_WHAT YOU ARE ASKED TO DO_. Every line below is to be copied exactly, with the pictures left out.
□ □ □ □
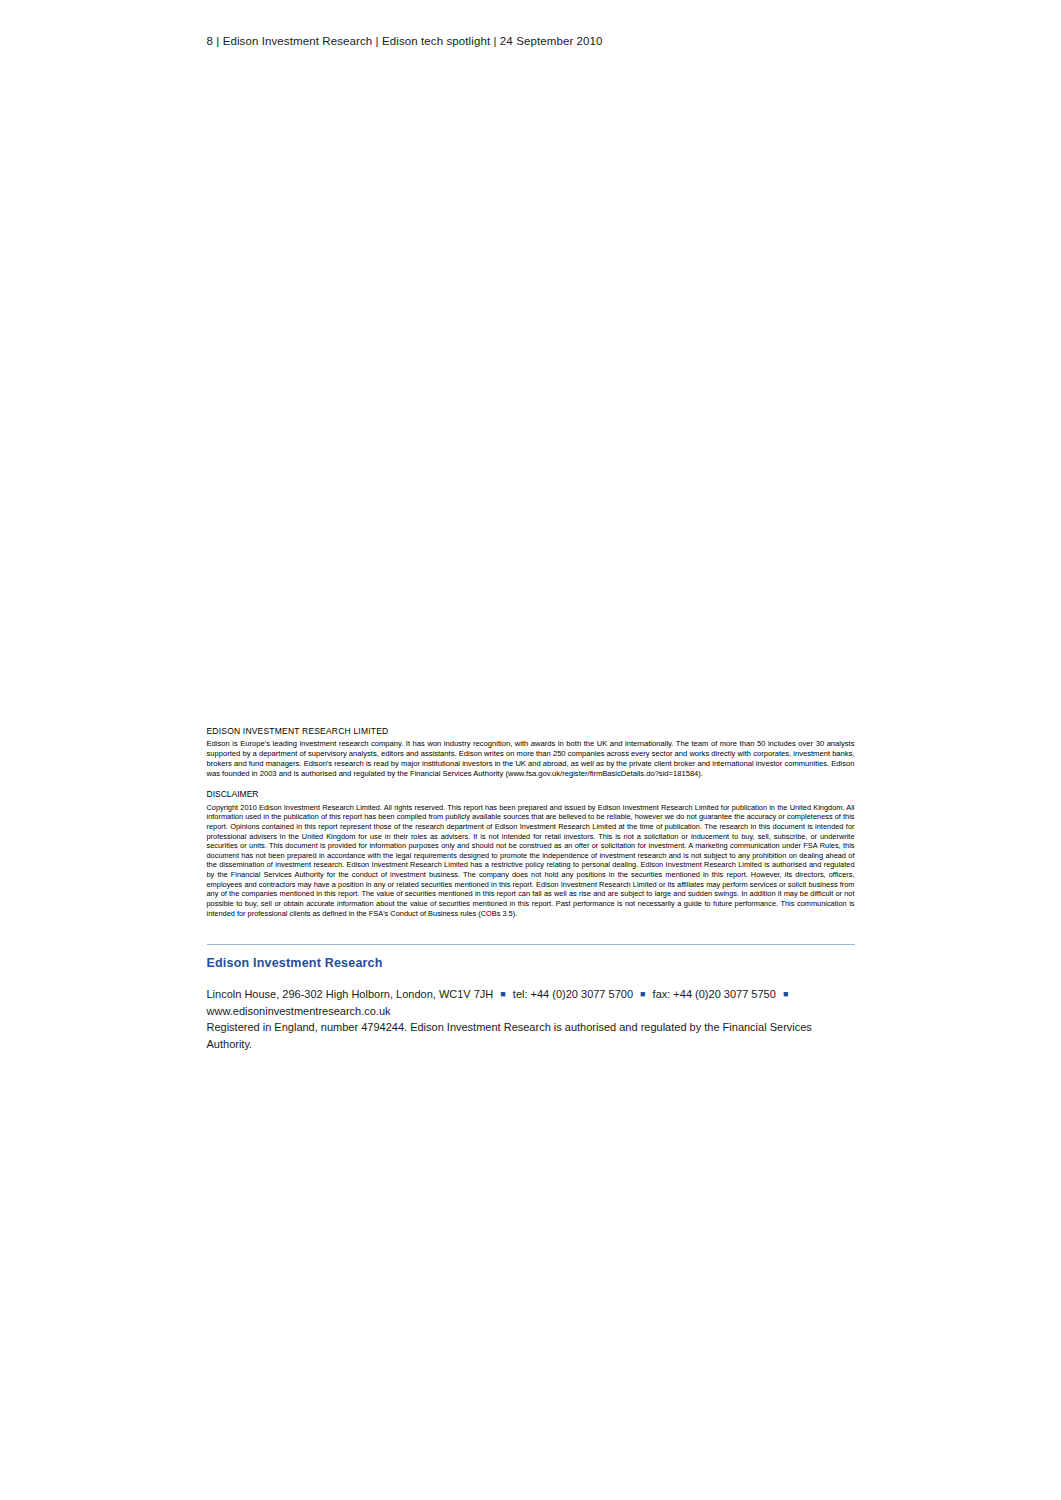8 | Edison Investment Research | Edison tech spotlight | 24 September 2010
EDISON INVESTMENT RESEARCH LIMITED
Edison is Europe's leading investment research company. It has won industry recognition, with awards in both the UK and internationally. The team of more than 50 includes over 30 analysts supported by a department of supervisory analysts, editors and assistants. Edison writes on more than 250 companies across every sector and works directly with corporates, investment banks, brokers and fund managers. Edison's research is read by major institutional investors in the UK and abroad, as well as by the private client broker and international investor communities. Edison was founded in 2003 and is authorised and regulated by the Financial Services Authority (www.fsa.gov.uk/register/firmBasicDetails.do?sid=181584).
DISCLAIMER
Copyright 2010 Edison Investment Research Limited. All rights reserved. This report has been prepared and issued by Edison Investment Research Limited for publication in the United Kingdom. All information used in the publication of this report has been compiled from publicly available sources that are believed to be reliable, however we do not guarantee the accuracy or completeness of this report. Opinions contained in this report represent those of the research department of Edison Investment Research Limited at the time of publication. The research in this document is intended for professional advisers in the United Kingdom for use in their roles as advisers. It is not intended for retail investors. This is not a solicitation or inducement to buy, sell, subscribe, or underwrite securities or units. This document is provided for information purposes only and should not be construed as an offer or solicitation for investment. A marketing communication under FSA Rules, this document has not been prepared in accordance with the legal requirements designed to promote the independence of investment research and is not subject to any prohibition on dealing ahead of the dissemination of investment research. Edison Investment Research Limited has a restrictive policy relating to personal dealing. Edison Investment Research Limited is authorised and regulated by the Financial Services Authority for the conduct of investment business. The company does not hold any positions in the securities mentioned in this report. However, its directors, officers, employees and contractors may have a position in any or related securities mentioned in this report. Edison Investment Research Limited or its affiliates may perform services or solicit business from any of the companies mentioned in this report. The value of securities mentioned in this report can fall as well as rise and are subject to large and sudden swings. In addition it may be difficult or not possible to buy, sell or obtain accurate information about the value of securities mentioned in this report. Past performance is not necessarily a guide to future performance. This communication is intended for professional clients as defined in the FSA's Conduct of Business rules (COBs 3.5).
Edison Investment Research
Lincoln House, 296-302 High Holborn, London, WC1V 7JH ■ tel: +44 (0)20 3077 5700 ■ fax: +44 (0)20 3077 5750 ■ www.edisoninvestmentresearch.co.uk
Registered in England, number 4794244. Edison Investment Research is authorised and regulated by the Financial Services Authority.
□ □ □ □
_ANSWER BELOW_.
8 | Edison Investment Research | Edison tech spotlight | 24 September 2010
EDISON INVESTMENT RESEARCH LIMITED
Edison is Europe's leading investment research company. It has won industry recognition, with awards in both the UK and internationally. The team of more than 50 includes over 30 analysts supported by a department of supervisory analysts, editors and assistants. Edison writes on more than 250 companies across every sector and works directly with corporates, investment banks, brokers and fund managers. Edison's research is read by major institutional investors in the UK and abroad, as well as by the private client broker and international investor communities. Edison was founded in 2003 and is authorised and regulated by the Financial Services Authority (www.fsa.gov.uk/register/firmBasicDetails.do?sid=181584).
DISCLAIMER
Copyright 2010 Edison Investment Research Limited. All rights reserved. This report has been prepared and issued by Edison Investment Research Limited for publication in the United Kingdom. All information used in the publication of this report has been compiled from publicly available sources that are believed to be reliable, however we do not guarantee the accuracy or completeness of this report. Opinions contained in this report represent those of the research department of Edison Investment Research Limited at the time of publication. The research in this document is intended for professional advisers in the United Kingdom for use in their roles as advisers. It is not intended for retail investors. This is not a solicitation or inducement to buy, sell, subscribe, or underwrite securities or units. This document is provided for information purposes only and should not be construed as an offer or solicitation for investment. A marketing communication under FSA Rules, this document has not been prepared in accordance with the legal requirements designed to promote the independence of investment research and is not subject to any prohibition on dealing ahead of the dissemination of investment research. Edison Investment Research Limited has a restrictive policy relating to personal dealing. Edison Investment Research Limited is authorised and regulated by the Financial Services Authority for the conduct of investment business. The company does not hold any positions in the securities mentioned in this report. However, its directors, officers, employees and contractors may have a position in any or related securities mentioned in this report. Edison Investment Research Limited or its affiliates may perform services or solicit business from any of the companies mentioned in this report. The value of securities mentioned in this report can fall as well as rise and are subject to large and sudden swings. In addition it may be difficult or not possible to buy, sell or obtain accurate information about the value of securities mentioned in this report. Past performance is not necessarily a guide to future performance. This communication is intended for professional clients as defined in the FSA's Conduct of Business rules (COBs 3.5).
Edison Investment Research
Lincoln House, 296-302 High Holborn, London, WC1V 7JH ■ tel: +44 (0)20 3077 5700 ■ fax: +44 (0)20 3077 5750 ■ www.edisoninvestmentresearch.co.uk
Registered in England, number 4794244. Edison Investment Research is authorised and regulated by the Financial Services Authority.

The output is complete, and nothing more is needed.